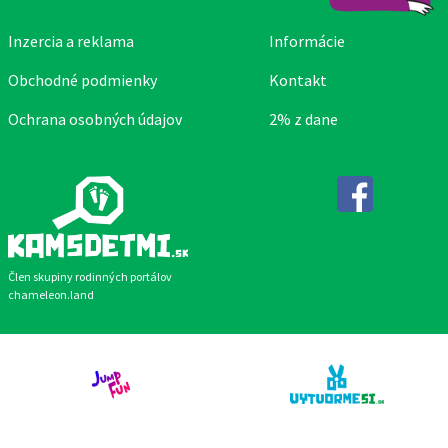
Inzercia a reklama
Informácie
Obchodné podmienky
Kontakt
Ochrana osobných údajov
2% z dane
Facebook
Člen skupiny rodinných portálov
chameleon.land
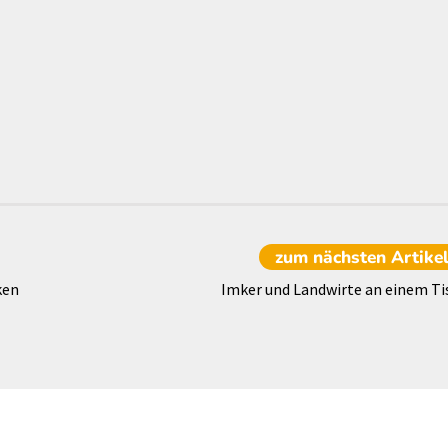
zum nächsten
Artike
ken
Imker und Landwirte an einem Ti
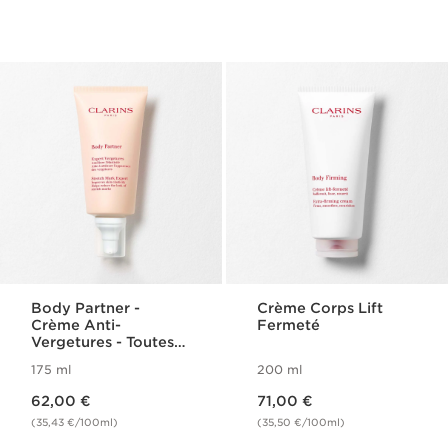
Body Partner -
Crème Corps Lift
Crème Anti-
Fermeté
Vergetures - Toutes
Peaux
175 ml
200 ml
Nouveau prix 62,00 €
Nouveau prix 71,00 €
62,00 €
71,00 €
(35,43 €/100ml)
(35,50 €/100ml)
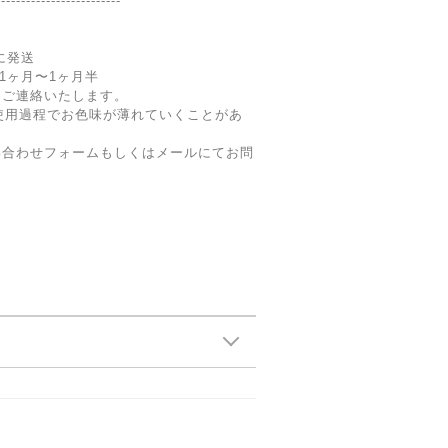
-------------------------
内に発送
期1ヶ月〜1ヶ月半
にご連絡いたします。
メッキ)は使用過程でお色味が薄れていくことがあ
い合わせフォームもしくはメールにてお問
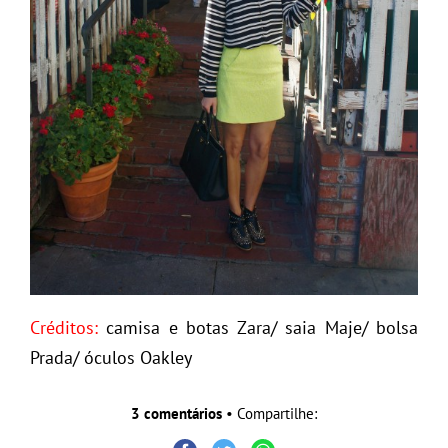
Créditos:
camisa e botas Zara/ saia Maje/ bolsa
Prada/ óculos Oakley
3 comentários
• Compartilhe:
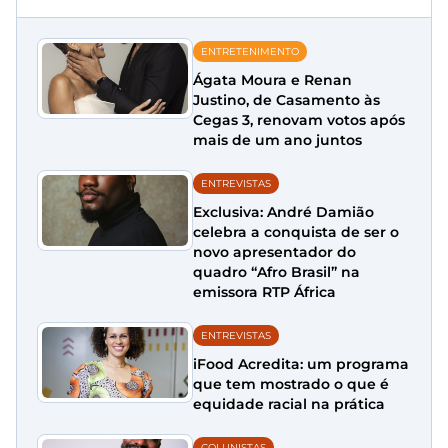
ENTRETENIMENTO
Ágata Moura e Renan
Justino, de Casamento às
Cegas 3, renovam votos após
mais de um ano juntos
ENTREVISTAS
Exclusiva: André Damião
celebra a conquista de ser o
novo apresentador do
quadro “Afro Brasil” na
emissora RTP África
ENTREVISTAS
iFood Acredita: um programa
que tem mostrado o que é
equidade racial na prática
COLUNISTAS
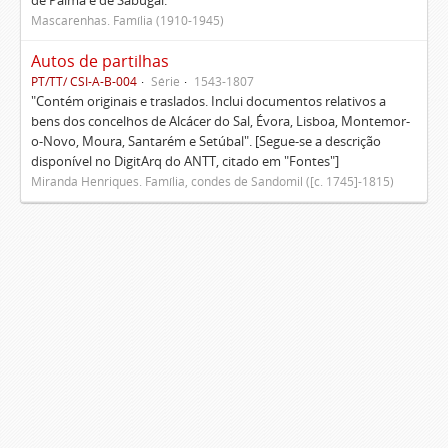
de Palma e de Sabugal.
Mascarenhas. Família (1910-1945)
Autos de partilhas
PT/TT/ CSI-A-B-004
Série
1543-1807
"Contém originais e traslados. Inclui documentos relativos a
bens dos concelhos de Alcácer do Sal, Évora, Lisboa, Montemor-
o-Novo, Moura, Santarém e Setúbal". [Segue-se a descrição
disponível no DigitArq do ANTT, citado em "Fontes"]
Miranda Henriques. Família, condes de Sandomil ([c. 1745]-1815)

────────────────────────────────────────

→ **EXERCISE INSTRUCTIONS**: Write out the text from all the items above again, word for word and line by line, leaving out the pictures.

→ **EXPECTED ANSWER**:
Inzercia a reklama
Informácie
Obchodné podmienky
Kontakt
Ochrana osobných údajov
2% z dane
Facebook
Člen skupiny rodinných portálov
chameleon.land
zum nächsten
Artike
ken
Imker und Landwirte an einem Ti
Body Partner -
Crème Corps Lift
Crème Anti-
Fermeté
Vergetures - Toutes
Peaux
175 ml
200 ml
Nouveau prix 62,00 €
Nouveau prix 71,00 €
62,00 €
71,00 €
(35,43 €/100ml)
(35,50 €/100ml)
-------------------------
内に発送
期1ヶ月〜1ヶ月半
にご連絡いたします。
メッキ)は使用過程でお色味が薄れていくことがあ
い合わせフォームもしくはメールにてお問
Créditos:
camisa e botas Zara/ saia Maje/ bolsa
Prada/ óculos Oakley
3 comentários
• Compartilhe:
ENTRETENIMENTO
Ágata Moura e Renan
Justino, de Casamento às
Cegas 3, renovam votos após
mais de um ano juntos
ENTREVISTAS
Exclusiva: André Damião
celebra a conquista de ser o
novo apresentador do
quadro “Afro Brasil” na
emissora RTP África
ENTREVISTAS
iFood Acredita: um programa
que tem mostrado o que é
equidade racial na prática
COLUNISTAS
de Palma e de Sabugal.
Mascarenhas. Família (1910-1945)
Autos de partilhas
PT/TT/ CSI-A-B-004
Série
1543-1807
"Contém originais e traslados. Inclui documentos relativos a
bens dos concelhos de Alcácer do Sal, Évora, Lisboa, Montemor-
o-Novo, Moura, Santarém e Setúbal". [Segue-se a descrição
disponível no DigitArq do ANTT, citado em "Fontes"]
Miranda Henriques. Família, condes de Sandomil ([c. 1745]-1815)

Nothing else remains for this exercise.